Le roi, rendu furieux par la trahison et l'émeute, donnait Milan à piller à ses mercenaires. Tous ceux qui le pouvaient, se réfugiaient dans les montagnes. Les routes étaient encombrées de charrettes chargées de mobilier et de femmes et d'enfants qui pleuraient. La nuit, des fenêtres de la villa on voyait dans la plaine les «coqs rouges», les lueurs des incendies. De jour en jour on attendait un combat sous les murs de Novare, combat qui devait décider du sort de la Lombardie.

Fra Luca Paccioli arriva de la ville, apportant les dernières nouvelles.

La bataille avait été fixée au 10 avril. Le matin, lorsque le duc sortit de Novare et déjà en vue de l'ennemi, rangeait ses troupes, sa principale force, les mercenaires suisses achetés par le maréchal Trivulce, refusèrent de combattre. Les larmes aux yeux, le duc les supplia de ne pas le perdre, et jura solennellement, en cas de victoire, de leur donner une partie de ses biens. Ils restèrent inflexibles. Le More s'habilla en moine et voulut fuir. Mais un Suisse de Lucerne, nommé Schattelbach, le désigna aux Français. On se saisit du duc et on l'amena au maréchal, qui versa aux Suisses trente mille ducats—les trente deniers de Judas.

Louis XII chargea le sire de La Trémoïlle de conduire le prisonnier en France. Celui qui, selon l'expression des poètes de cour, «le premier après Dieu, gouvernait la Fortune» fut emmené sur une charrette, dans une cage, comme une bête fauve. Comme faveur spéciale, le duc pria ses geôliers de lui permettre d'emporter la Divine Comédie du Dante, per studiare, pour l'étudier, disait-il.

Le séjour à la villa devenait de plus en plus dangereux. Les Français pillaient de concert avec les lansquenets et les Vénitiens. Des bandes rôdaient autour de Vaprio. Messer Girolamo, Francesco et la tante Bonne partirent pour Chiavenna.

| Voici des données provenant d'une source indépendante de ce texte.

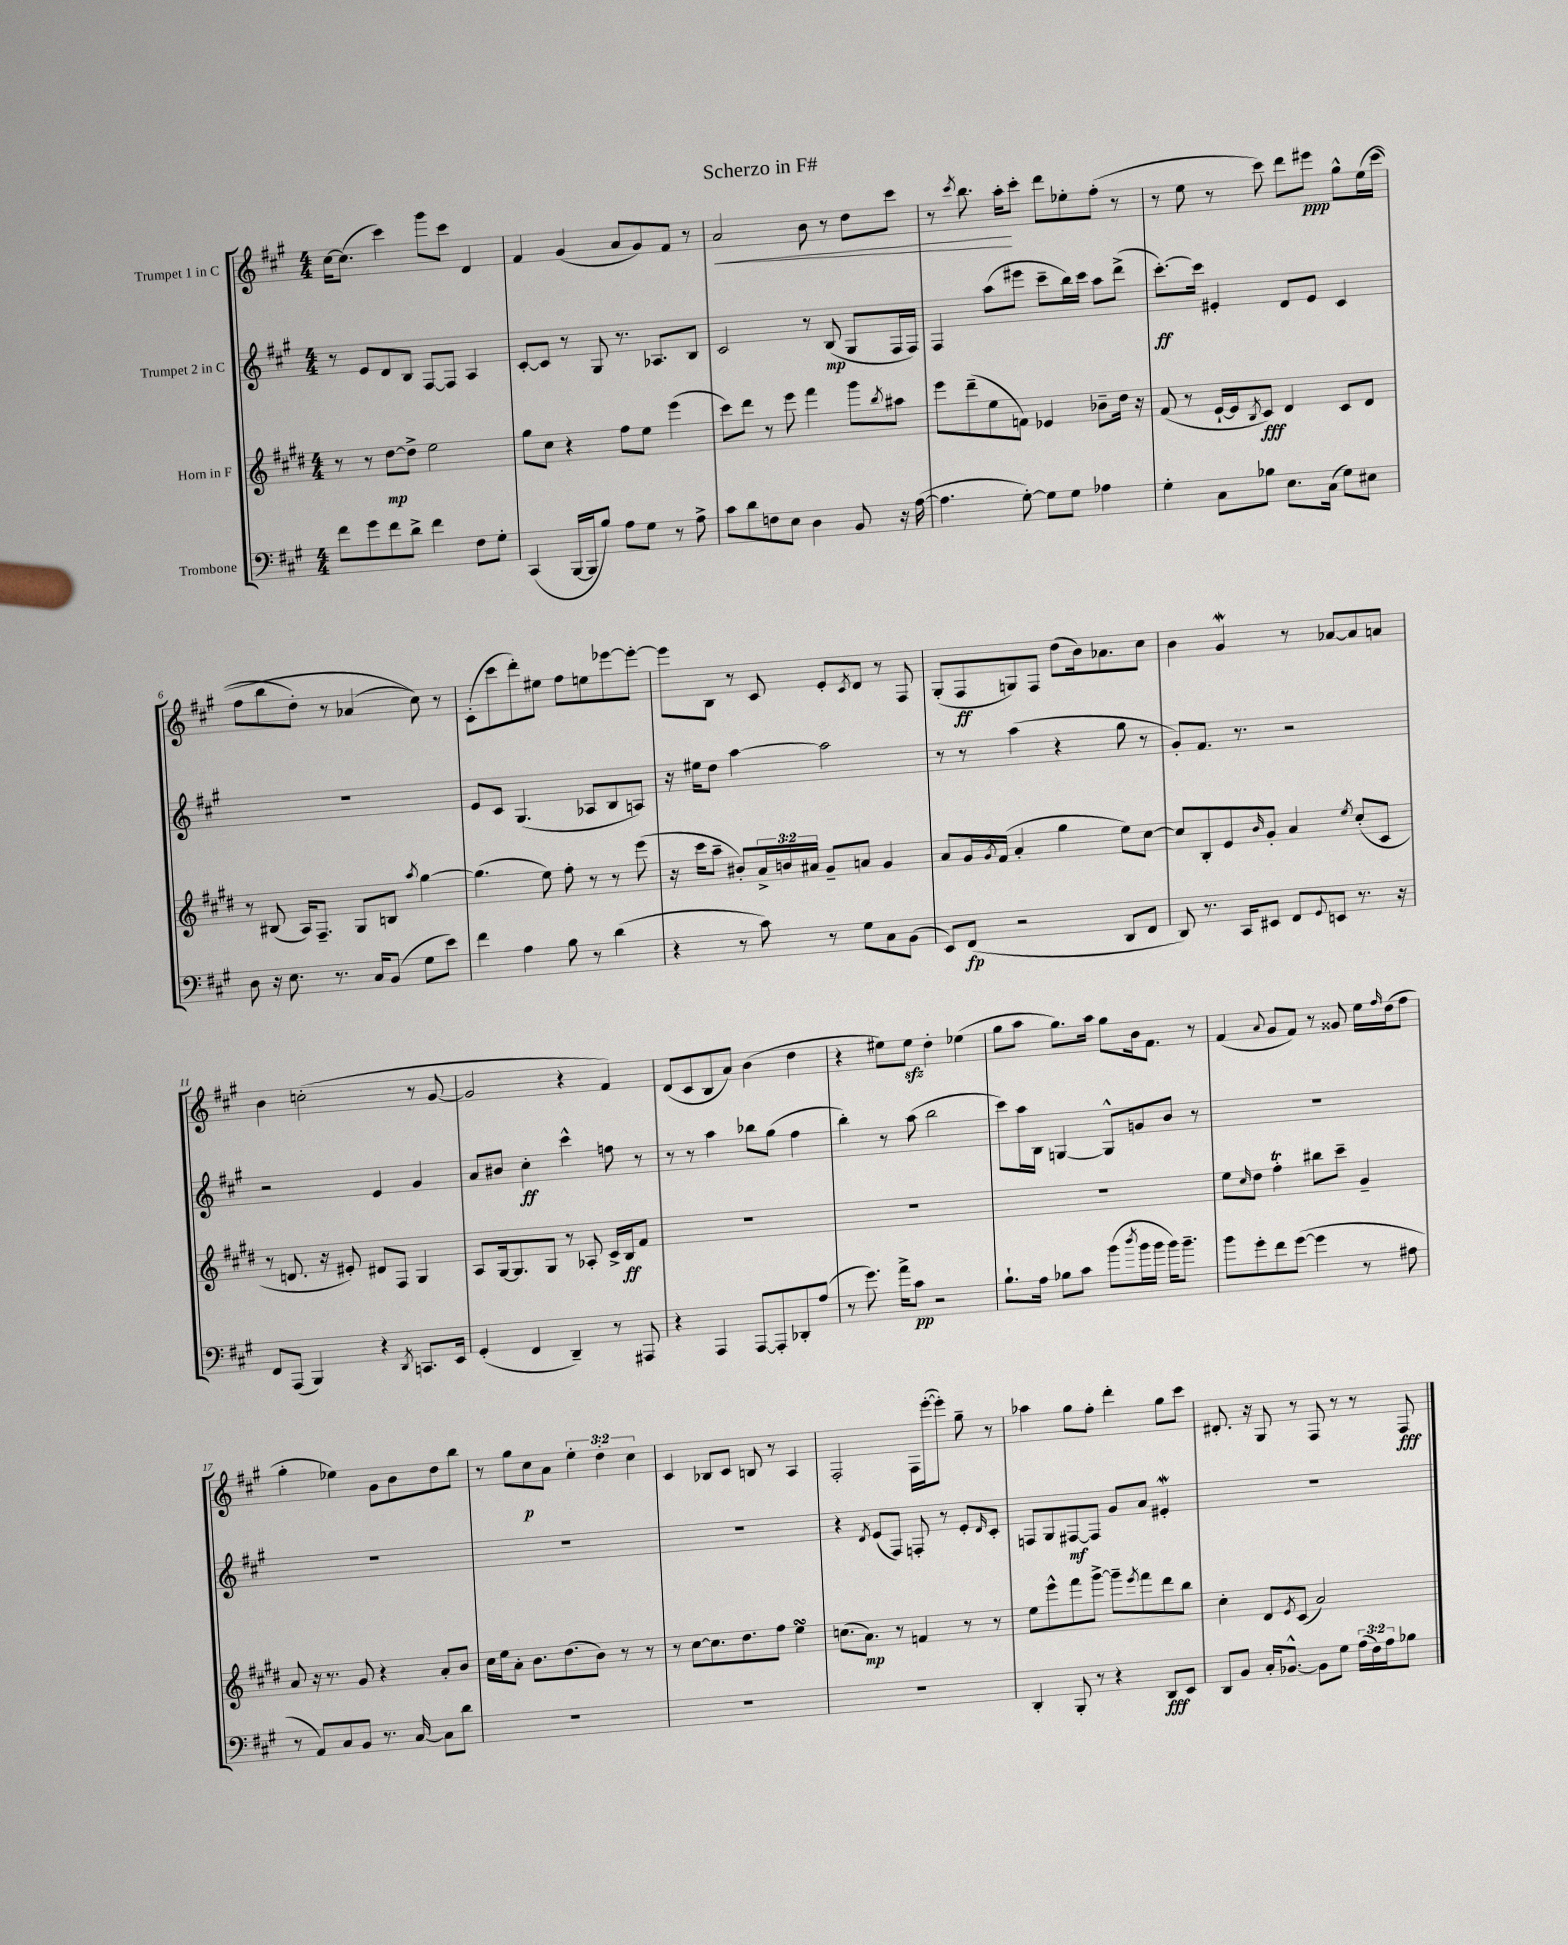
\header { title = "Scherzo in F#" }
<<
\new StaffGroup <<
\new Staff = "s0" \with { instrumentName = "Trumpet 1 in C" } {
    \clef treble \key a \major \numericTimeSignature \time 4/4 \override Staff.TupletNumber.text = #tuplet-number::calc-fraction-text
    cis''16~ cis''8.( cis'''4) gis'''8 cis'''8 d'4 |
    fis'4 gis'4( a'8 gis'8) fis'8 r8 |
    a'2\< b'8 r8 d''8 cis'''8 |
    r8 \acciaccatura { cis'''8 } b''8. a''16-.\! cis'''8-. d'''8 ees''8-. fis''8-.( r8 |
    r8 e''8 r8 cis'''8) d'''8 eis'''8\ppp gis''8-^ e''16\( cis'''16( |
    fis''8 b''8 d''8-.) r8 aes'4( cis''8)\) r8 |
    cis'8-.( cis'''8 d'''8-.) eis''8 fis''8 e''8 ees'''8~ ees'''8~-. |
    ees'''8 b8 r8 cis'8 e'8-. \acciaccatura { cis'8 } d'8 r8 fis8 |
    gis8-.( fis8\ff g8) fis8 d''8( b'16) aes'8. cis''8 |
    b'4 gis'4\mordent r8 aes'8~ aes'8 a'8 |
    b'4 c''2-.( r8 gis'8~ |
    gis'2 r4 fis'4) |
    d'8( cis'8 b8 a'8) b'4( d''4 |
    r4 eis''8) eis''8\sfz d''4-. ees''4( |
    gis''8 a''8 gis''8.) a''16 gis''8 b'16 fis'8. r8 |
    fis'4( \appoggiatura { a'8 } gis'8 fis'8) r8 gisis'8 e''16 \grace { fis''16 } d''16( fis''8 |
    gis''4-. ees''4) gis'8 b'8 d''8 b''8 |
    r8 gis''8 cis''8\p a'8 \tuplet 3/2 { e''4-. d''4-. cis''4 } |
    cis'4 bes8 cis'8 b8 r8 a4 |
    fis2-. fis16 e'''16~-.( e'''8-.) gis''8-- r8 |
    aes''4 gis''8 fis''8-. d'''4-. gis''8 cis'''8 |
    dis'8.-. r16 gis8 r8 fis8 r8 r8 fis8\fff \bar "|." |
}
\new Staff = "s1" \with { instrumentName = "Trumpet 2 in C" } {
    \clef treble \key a \major \numericTimeSignature \time 4/4
    r8 e'8 d'8 b8 fis8~ fis8 a4 |
    cis'8~-. cis'8 r8 gis8 r8. aes8. b8 |
    cis'2 r8 b8\mp( gis8 fis16 fis16) |
    fis4 a''8( eis'''8 cis'''8-- b''16) cis'''16 a''8 d'''8->( |
    cis'''8.~-.\ff) cis'''16 eis'4-. d'8 eis'8 cis'4 |
    R1 |
    e'8 cis'8 gis4.( aes8 b8 a8) |
    r16 eis''16 d''8 a''4~ a''2 |
    r8 r8 a''4( r4 gis''8 r8 |
    gis'8-.) fis'8. r8. r2 |
    r2 e'4 gis'4 |
    a'8 bis'8 cis''4-.\ff cis'''4-^ f''8 r8 |
    r8 r8 a''4 bes''8 gis''8( fis''4 |
    b''4-.) r8 a''8( b''2 |
    cis'''8) a''16 b16 g4~ g8-^ g'8 b'8 r8 |
    R1 |
    R1 |
    R1 |
    R1 |
    r4 \acciaccatura { d'8 } e'8( fis8) f8-. r8 e'8-. \grace { d'16 } cis'8-. |
    f8 gis8 fis8~\mf fis8 gis'8 a'8 eis'4-.\mordent |
    R1 \bar "|." |
}
\new Staff = "s2" \with { instrumentName = "Horn in F" } {
    \clef treble \key e \major \numericTimeSignature \time 4/4 \override Staff.TupletNumber.text = #tuplet-number::calc-fraction-text
    r8 r8 dis''8~\mp dis''8-> e''2 |
    gis''8 cis''8 r4 fis''8 e''8 e'''4( |
    cis'''8) dis'''8 r8 e'''8 fis'''4 gis'''8 \acciaccatura { b''8 } ais''8 |
    e'''8 dis'''8--( e''8 f'8) ees'4 bes'8-- dis''16 r16 |
    fis'8( r8 e'16~-! e'16 \acciaccatura { b8 } cis'8\fff) dis'4 cis'8 dis'8 |
    r8 bis8( a16) fis8.-- gis8 b8 \acciaccatura { a''8 } gis''4~ |
    gis''4.( e''8) fis''8-. r8 r8 e'''8( |
    r16 cis'''16 a''8-- bis'8-.) \tuplet 3/2 { a'16-> b'16 ais'16 } gis'8-- a'8 gis'4 |
    a'8 gis'16 \acciaccatura { gis'8 } fis'16( a'4-. gis''4 e''8) cis''8~ |
    cis''8 b8-. e'8 \grace { b'16 } gis'8-. a'4 \acciaccatura { e''8 } cis''8-.( cis'8 |
    r8 d'8. r16 eis'8-.) dis'8 fis8 gis4 |
    a8 gis16~ gis8. gis8 r8 aes8-. cis'16-> b16\ff fis'8 |
    R1 |
    R1 |
    R1 |
    e''8 \grace { cis''16 } dis''8 fis''4-.\trill bis''8 cis'''8-- gis'4-- |
    a'8 r16 r8. gis'8 r4 a'8-. b'8 |
    cis''16 e''16 a'8-. b'8. dis''8.( b'8) r8 r8 |
    r8 cis''8~ cis''8. dis''8. fis''8 e''4\turn |
    c''8.( a'8.\mp) r8 f'4 r8 r8 |
    e''8 e'''8-^ fis'''8 gis'''8~-> gis'''8-- \acciaccatura { e'''8 } fis'''8 dis'''8 b''8 |
    cis''4-. dis'8 \acciaccatura { e'8 } cis'8( a'2) \bar "|." |
}
\new Staff = "s3" \with { instrumentName = "Trombone" } {
    \clef bass \key a \major \numericTimeSignature \time 4/4 \override Staff.TupletNumber.text = #tuplet-number::calc-fraction-text
    fis'8 gis'8 fis'8 d'8-> fis'4 fis8 gis8-. |
    cis,4( b,,16~ b,,16 b8) a8 gis8 r8 a8-> |
    cis'8 d'8 f8 e8 d4 b,8 r16 a16~( |
    a4. gis8~-.) gis8 gis8 aes4 |
    gis4-. cis8 bes8 e8. cis16( gis8) eis8 |
    d8 r16 e8. r8. cis16 b,8( gis8 e'8) |
    fis'4 a4 b8 r8 d'4( |
    r4 r8 cis'8) r8 gis8 cis8 b,8( |
    e,8) fis,8\fp( r2 d,8 fis,8 |
    d,8) r8. cis,16 eis,8 fis,8 \appoggiatura { gis,8 } e,8 r8. r16 |
    fis,8 a,,8( b,,4) r4 \acciaccatura { d,8 } c,8. e,16 |
    gis,4-.( fis,4 d,4--) r8 ais,,8 |
    r4 a,,4 a,,8~ a,,8-. des,8-. a8( |
    r8 gis'8.) a'16-> cis'8\pp r2 |
    b8.-! a16 bes8 cis'8 b'8( \acciaccatura { d''8 } b'16 b'16 b'16) b'8.-- |
    b'8 gis'8-. fis'8 gis'8~( gis'4 r8 ais8 |
    r8 a,8) cis8 b,8 r8. cis16~ cis8 d'8 |
    R1 |
    R1 |
    R1 |
    d,4-. b,,8-. r8 r4 d,8\fff e,8 |
    d,8 b,8 cis16-. bes,8.~-^ bes,8 gis8 \tuplet 3/2 { a16( fis16) a16 } bes8 \bar "|." |
}
>>
>>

C'était la dernière nuit que Léonard passait à la villa Melzi. Selon son habitude, il notait dans son journal tout ce qu'il avait vu et entendu de curieux durant la journée:

«Quand la queue de l'oiseau est courte, écrivait-il cette nuit-là, et les ailes larges, il les soulève de façon que le vent s'y engouffre. Je l'ai observé sur un épervier au-dessus de l'église de Vaprio, à droite de la route de Bergamo, le matin du 14 avril 1500.»

Au-dessous, sur la même page:

«Le More a perdu son royaume, ses biens, sa liberté, et tout ce qu'il a entrepris s'est terminé par le néant.»

Pas un mot de plus, comme si la ruine de l'homme avec lequel il avait vécu seize ans, la déchéance de l'illustre maison des Sforza, étaient pour lui moins importantes et curieuses que le vol d'un oiseau de proie.